Taj performs through The Egyptian Cultural Performing Arts Society, whose mission is to educate the public about Egyptian culture. The mainstay of Taj's repertoire for the organization is Journey Down the Nile, a multi-media Egyptian cultural program which consists of regional dances of Egypt interspersed with film clips that explain them. The program's primary dance is Wings of Isis, in which Taj portrays Cleopatra and illustrates the queen's identification with the goddess Isis. In her work, Taj also portrays Queen Nefertiti of the 18th Dynasty of Ancient Egypt. In addition to performing the cultural program live, Taj also developed and performs in the educational short film, Ancient and Modern Dances of Egypt.

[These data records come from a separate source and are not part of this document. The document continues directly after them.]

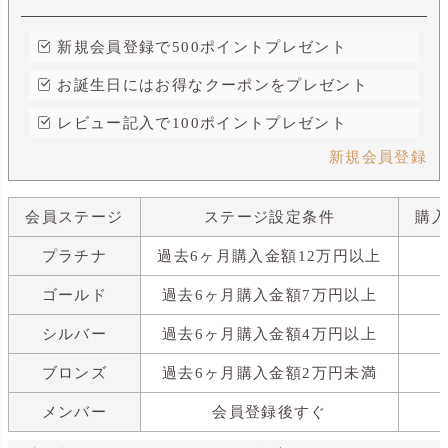
新規会員登録で500ポイントプレゼント
お誕生日にはお得なクーポンをプレゼント
レビュー記入で100ポイントプレゼント
新規会員登録
会員ステージ
ステージ設定条件
購
プラチナ
過去6ヶ月購入金額12万円以上
ゴールド
過去6ヶ月購入金額7万円以上
シルバー
過去6ヶ月購入金額4万円以上
ブロンズ
過去6ヶ月購入金額2万円未満
メンバー
会員登録後すぐ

Taj's repertoire also includes a portrayal of another powerful woman, Salome. Taj performs Salome's Dance of the Seven Veils, described in Matthew 14 in the New Testament.

Taj is a contributor to Bennu, the publication of the Associated Artists of Middle Eastern Dance (ASAmed). She has written about her career experiences in Berlin and Stockholm, including her contributions to the first Stockholm belly dance festival known as The Nile Group. Her 2015 essay, The Difference Between Art and Entertainment, is a component of the dance curriculum at Brigham Young University.

Before developing her dance career, Taj was a recording artist with a single that hit the Billboard charts.